Collected data entries:
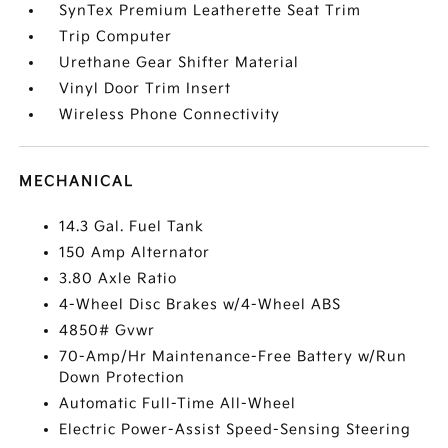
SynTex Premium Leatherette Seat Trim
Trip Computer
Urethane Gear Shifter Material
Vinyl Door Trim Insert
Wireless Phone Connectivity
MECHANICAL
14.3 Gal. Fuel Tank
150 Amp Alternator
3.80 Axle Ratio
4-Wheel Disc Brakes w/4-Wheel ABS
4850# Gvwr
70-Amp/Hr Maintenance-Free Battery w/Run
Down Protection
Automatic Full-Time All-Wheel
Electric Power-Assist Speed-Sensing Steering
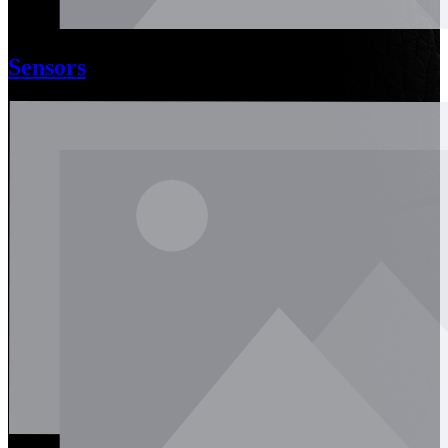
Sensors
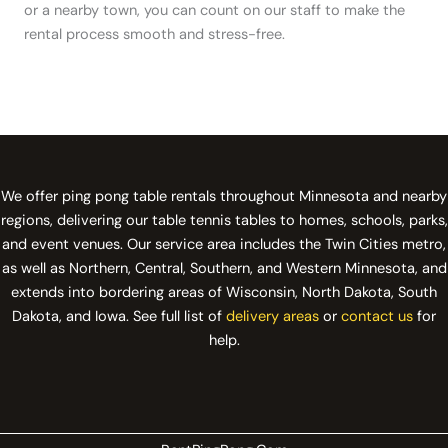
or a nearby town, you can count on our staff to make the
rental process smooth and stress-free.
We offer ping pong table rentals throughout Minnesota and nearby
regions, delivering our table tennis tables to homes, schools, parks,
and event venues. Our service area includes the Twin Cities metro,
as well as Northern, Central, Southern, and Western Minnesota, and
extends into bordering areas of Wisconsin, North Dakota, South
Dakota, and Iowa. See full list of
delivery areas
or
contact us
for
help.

— TASK DETAILS —
Which of the lines above carry the string "Trim"? Pick them out and copy them.

— YOUR RESPONSE —
SynTex Premium Leatherette Seat Trim
Vinyl Door Trim Insert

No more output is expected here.